REPUBLIKA.CO.ID, Tak hanya masalah anggaran. Rencana pemindahan ibu kota sepertinya akan menemui jalan terjal. Pasalnya, Kalimantan dinilai belum aman dari karhutla. Di Pulau Borneo ini terdapat ribuan titik panas, sebagian besar terjadi di wilayah konsesi korporasi. Bencana ekologi, seperti kebakaran hutan, kabut asap, dan lubang bekas tambang telah merenggut nyawa anak-anak dan menjadi masalah utama di Kalimantan.
Dikhawatirkan, pemindahan ibu kota justru membawa masalah baru sebab akan diikuti migrasi penduduk besar-besaran yang berefek pada investasi berbasis lahan.

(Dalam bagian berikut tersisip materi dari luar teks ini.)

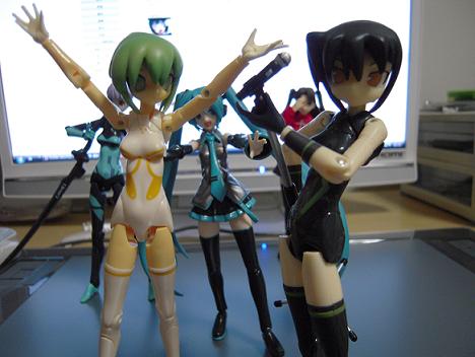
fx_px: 385
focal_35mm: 28
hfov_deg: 63.4
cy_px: 178
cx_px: 238
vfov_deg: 49.8
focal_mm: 5
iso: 400
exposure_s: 1/20
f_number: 2.7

Ini akan menambah pembukaan hutan dan lahan gambut yang tersisa.
Sebelum ibu kota dipindah, prasyarat sosial dan lingkungan harus terpenuhi. Di antaranya segera menyelesaikan karhutla dan lubang tambang di Kalteng dan Kaltim. Sebagus apa pun konsep ibu kota baru, jika pemerintah belum mampu mengatasi penyebab karhutla, pasti nanti mengganggu kinerja.
Jika pemerintah serius mengeksekusi rencana pemindahan ibu kota, seriusi juga dengan menindak tegas kejahatan korporasi penyumbang terjadinya karhutla dan lubang bekas tambang. Meskipun hal ini mungkin berbenturan dengan konsep "penegakan hukum jangan mengganggu investasi".
Sebagai bentuk tanggung jawab melindungi rakyat, tak ada alasan lagi untuk menunda penegakan hukum, termasuk mencabut izin lahan konsesi bermasalah. Rakyat, terutama di kawasan bencana, menanti kebijakan pemerintah. Jangan sampai eksekusi dan implementasinya terkesan setengah hati.